### Task directions
When the data below is printed, every line must match exactly and the images must be absent.

### Data for review
───

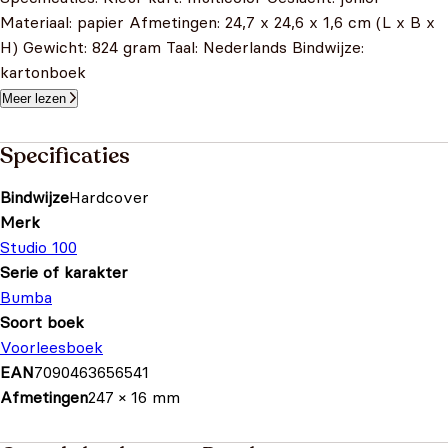
Materiaal: papier Afmetingen: 24,7 x 24,6 x 1,6 cm (L x B x
H) Gewicht: 824 gram Taal: Nederlands Bindwijze:
kartonboek
Meer lezen
Specificaties
Bindwijze
Hardcover
Merk
Studio 100
Serie of karakter
Bumba
Soort boek
Voorleesboek
EAN
7090463656541
Afmetingen
247 × 16 mm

───

### Exercise answer
Materiaal: papier Afmetingen: 24,7 x 24,6 x 1,6 cm (L x B x
H) Gewicht: 824 gram Taal: Nederlands Bindwijze:
kartonboek
Meer lezen
Specificaties
Bindwijze
Hardcover
Merk
Studio 100
Serie of karakter
Bumba
Soort boek
Voorleesboek
EAN
7090463656541
Afmetingen
247 × 16 mm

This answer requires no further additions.